[Chart comprehension tasks]
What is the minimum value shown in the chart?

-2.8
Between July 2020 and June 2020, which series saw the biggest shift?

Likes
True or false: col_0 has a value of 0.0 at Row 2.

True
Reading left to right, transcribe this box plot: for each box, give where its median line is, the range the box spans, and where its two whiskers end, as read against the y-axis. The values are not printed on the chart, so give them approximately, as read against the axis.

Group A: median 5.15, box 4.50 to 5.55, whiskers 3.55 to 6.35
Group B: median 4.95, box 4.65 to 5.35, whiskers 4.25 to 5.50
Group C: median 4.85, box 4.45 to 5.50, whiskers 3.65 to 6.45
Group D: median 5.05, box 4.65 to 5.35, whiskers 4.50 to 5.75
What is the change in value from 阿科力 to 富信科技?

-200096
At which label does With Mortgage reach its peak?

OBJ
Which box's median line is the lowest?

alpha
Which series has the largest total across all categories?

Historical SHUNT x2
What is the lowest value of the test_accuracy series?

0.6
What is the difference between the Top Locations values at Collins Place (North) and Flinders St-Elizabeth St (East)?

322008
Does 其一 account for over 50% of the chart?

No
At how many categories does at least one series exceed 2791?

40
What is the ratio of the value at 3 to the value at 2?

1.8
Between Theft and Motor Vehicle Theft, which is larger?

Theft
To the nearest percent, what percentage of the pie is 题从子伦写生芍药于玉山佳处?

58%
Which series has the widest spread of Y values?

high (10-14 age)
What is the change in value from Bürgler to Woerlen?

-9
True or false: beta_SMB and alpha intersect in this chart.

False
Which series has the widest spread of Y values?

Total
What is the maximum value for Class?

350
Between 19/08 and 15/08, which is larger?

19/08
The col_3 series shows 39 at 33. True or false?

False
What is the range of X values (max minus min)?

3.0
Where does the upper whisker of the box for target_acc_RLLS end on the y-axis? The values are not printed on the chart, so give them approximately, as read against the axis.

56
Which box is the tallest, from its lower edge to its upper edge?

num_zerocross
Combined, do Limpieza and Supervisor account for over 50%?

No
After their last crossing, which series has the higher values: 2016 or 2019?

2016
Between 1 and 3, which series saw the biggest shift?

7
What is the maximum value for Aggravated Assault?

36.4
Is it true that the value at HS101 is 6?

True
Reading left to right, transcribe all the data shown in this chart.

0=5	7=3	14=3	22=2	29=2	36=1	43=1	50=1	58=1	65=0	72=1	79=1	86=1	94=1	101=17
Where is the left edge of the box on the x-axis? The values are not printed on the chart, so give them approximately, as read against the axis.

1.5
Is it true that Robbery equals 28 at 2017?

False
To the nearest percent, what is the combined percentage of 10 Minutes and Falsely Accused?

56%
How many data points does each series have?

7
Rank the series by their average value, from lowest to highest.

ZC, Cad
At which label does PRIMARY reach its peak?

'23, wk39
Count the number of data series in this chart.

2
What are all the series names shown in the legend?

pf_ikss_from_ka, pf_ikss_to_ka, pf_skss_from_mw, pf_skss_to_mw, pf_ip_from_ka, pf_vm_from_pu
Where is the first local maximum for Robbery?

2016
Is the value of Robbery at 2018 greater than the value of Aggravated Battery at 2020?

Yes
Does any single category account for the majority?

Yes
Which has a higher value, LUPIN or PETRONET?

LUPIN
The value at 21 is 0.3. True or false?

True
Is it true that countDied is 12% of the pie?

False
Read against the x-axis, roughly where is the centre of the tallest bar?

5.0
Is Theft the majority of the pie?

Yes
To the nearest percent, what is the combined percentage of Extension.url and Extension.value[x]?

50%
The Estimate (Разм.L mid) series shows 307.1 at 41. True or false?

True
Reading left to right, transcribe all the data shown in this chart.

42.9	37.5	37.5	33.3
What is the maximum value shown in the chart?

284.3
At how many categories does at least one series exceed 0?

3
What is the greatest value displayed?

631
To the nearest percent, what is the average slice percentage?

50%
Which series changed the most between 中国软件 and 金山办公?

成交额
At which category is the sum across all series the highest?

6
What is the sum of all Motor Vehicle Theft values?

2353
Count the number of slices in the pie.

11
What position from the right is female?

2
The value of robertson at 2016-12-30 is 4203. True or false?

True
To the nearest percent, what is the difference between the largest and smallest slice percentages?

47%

> [Directions] Which lines in the entries above contain the string "alpha"? Return each of those lines in full.

> [Answer section]
alpha
True or false: beta_SMB and alpha intersect in this chart.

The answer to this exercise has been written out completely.